### [TASK PROMPT]
The task calls for each record to be given again unchanged, minus any pictures.

----- MATERIAL PROVIDED -----

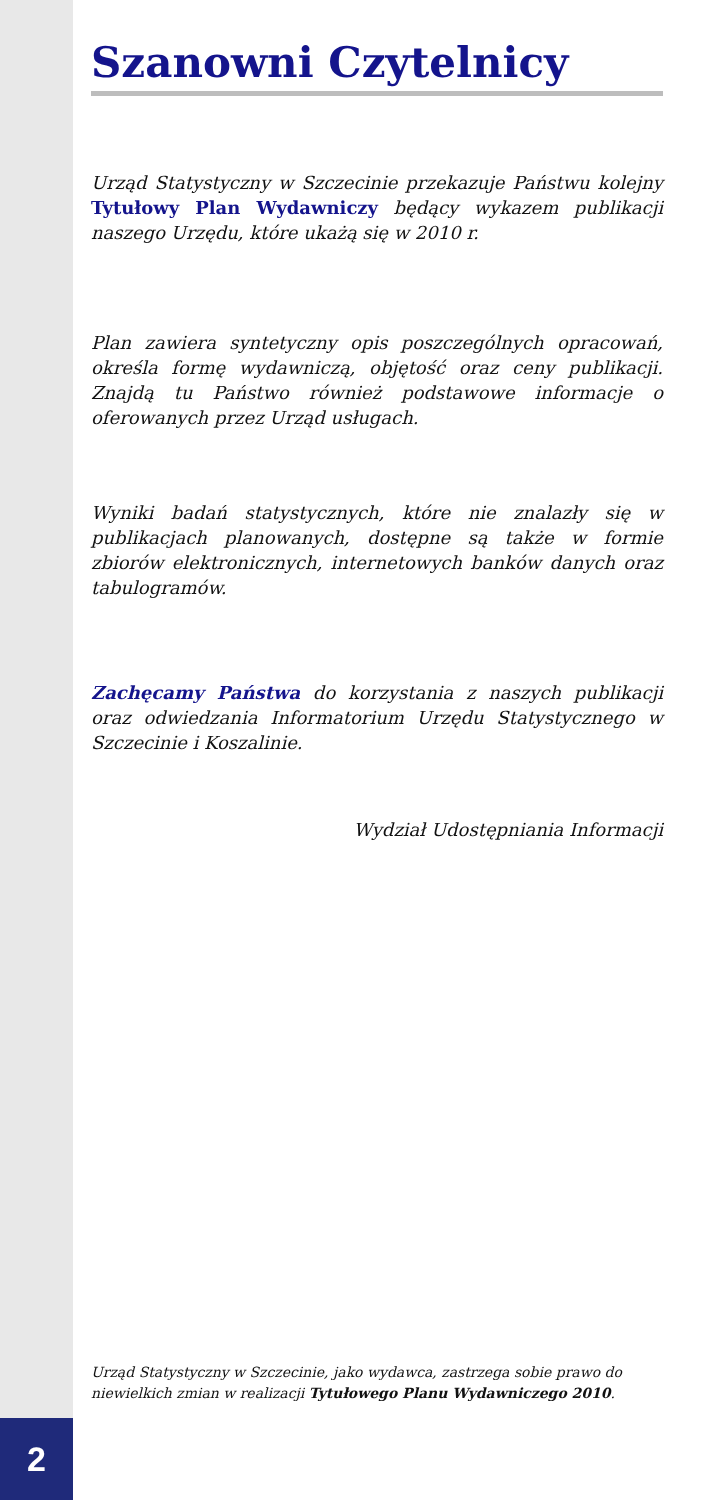Szanowni Czytelnicy
Urząd Statystyczny w Szczecinie przekazuje Państwu kolejny Tytułowy Plan Wydawniczy będący wykazem publikacji naszego Urzędu, które ukażą się w 2010 r.
Plan zawiera syntetyczny opis poszczególnych opracowań, określa formę wydawniczą, objętość oraz ceny publikacji. Znajdą tu Państwo również podstawowe informacje o oferowanych przez Urząd usługach.
Wyniki badań statystycznych, które nie znalazły się w publikacjach planowanych, dostępne są także w formie zbiorów elektronicznych, internetowych banków danych oraz tabulogramów.
Zachęcamy Państwa do korzystania z naszych publikacji oraz odwiedzania Informatorium Urzędu Statystycznego w Szczecinie i Koszalinie.
Wydział Udostępniania Informacji
Urząd Statystyczny w Szczecinie, jako wydawca, zastrzega sobie prawo do niewielkich zmian w realizacji Tytułowego Planu Wydawniczego 2010.
2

-----

### [TASK RESPONSE]
Szanowni Czytelnicy
Urząd Statystyczny w Szczecinie przekazuje Państwu kolejny Tytułowy Plan Wydawniczy będący wykazem publikacji naszego Urzędu, które ukażą się w 2010 r.
Plan zawiera syntetyczny opis poszczególnych opracowań, określa formę wydawniczą, objętość oraz ceny publikacji. Znajdą tu Państwo również podstawowe informacje o oferowanych przez Urząd usługach.
Wyniki badań statystycznych, które nie znalazły się w publikacjach planowanych, dostępne są także w formie zbiorów elektronicznych, internetowych banków danych oraz tabulogramów.
Zachęcamy Państwa do korzystania z naszych publikacji oraz odwiedzania Informatorium Urzędu Statystycznego w Szczecinie i Koszalinie.
Wydział Udostępniania Informacji
Urząd Statystyczny w Szczecinie, jako wydawca, zastrzega sobie prawo do niewielkich zmian w realizacji Tytułowego Planu Wydawniczego 2010.
2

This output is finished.